Remind the person that they are normal, that what happened to them is not.

Rape and sexual violence are never OK. It’s hard for survivors to accept that it’s not their fault when the majority of sexual assault cases are perpetrated by someone is in the survivor’s network of trusted people—such as a family member, partner, pastor, teacher, coach, or neighbor.

The fact that it’s a crime makes it even harder to tell someone about it. In addition to the trauma of the violence done against them, survivors can carry an immense amount of fear, as well as an impulse to protect the very person who assaulted them.

“Is your body okay? Have you taken care of yourself?”

Before you leave the conversation, ask about their physical health. When someone is assaulted, they usually have to continue with everyday life: show up to work, take care of their children, go to class.

They may want to act like everything is OK  to protect the people they love from the burden of knowing what happened to them. Getting their body checked for injuries or life-altering diseases they were exposed to during assault may not be something they feel they can do or can make time for.

Additionally, 94% of women experience symptoms of post-traumatic stress disorder (PTSD) during the two weeks following the assault, and 33% of sexual violence victims contemplate suicide.

It can be a matter of life and death for survivors to be connected to healthcare, to supportive resources. If a victim doesn’t know how they will tell their partner or their parents, they won’t risk having it show up on the insurance bill by going to the emergency room to be seen.

Gently, ask them if they’ve seen a doctor, or offer to go with them. After assault, an exam can feel like they are reliving the attack. Reassure them that getting medical care isn’t the same as reporting the assault, and that the choice to make a police report will not be taken from their hands if they see a doctor to have their body taken care of.
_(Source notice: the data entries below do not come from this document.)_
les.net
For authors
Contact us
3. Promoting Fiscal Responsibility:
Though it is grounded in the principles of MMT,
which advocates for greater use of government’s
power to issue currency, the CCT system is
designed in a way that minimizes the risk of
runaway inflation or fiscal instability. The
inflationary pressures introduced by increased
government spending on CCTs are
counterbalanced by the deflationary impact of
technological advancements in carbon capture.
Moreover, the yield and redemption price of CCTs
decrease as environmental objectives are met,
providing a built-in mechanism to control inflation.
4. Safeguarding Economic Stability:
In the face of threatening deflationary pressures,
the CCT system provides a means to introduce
When someone has experienced sexual violence, whether now or in the past, it can be difficult to know how to respond, what to say, how to help. But it’s important that we show up for those who have been wounded, who are hurting. It may not be easy, but violence can be unmade when we move toward those who are hurting.
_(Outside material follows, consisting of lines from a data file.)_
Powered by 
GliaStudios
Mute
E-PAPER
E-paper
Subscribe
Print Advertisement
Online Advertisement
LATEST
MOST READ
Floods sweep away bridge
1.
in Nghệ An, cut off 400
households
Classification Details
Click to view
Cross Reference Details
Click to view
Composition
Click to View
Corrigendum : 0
Choosing to love first means listening first. Not fixing, not explaining what we would do, or dismissing. When we make space for someone to be heard we participate in their healing by witnessing their bravery in sharing. We believe in the healing that happens when pain and violence intersect with love and friendship.

As we trust each other with our stories, our relationships restore what violence takes away. Love is not silent. For every survivor of sexual violence who tells their story, there are others who have not yet spoken, watching how you respond. They are looking for a safe person, for someone with whom they can share their story, share their pain. Will it be you?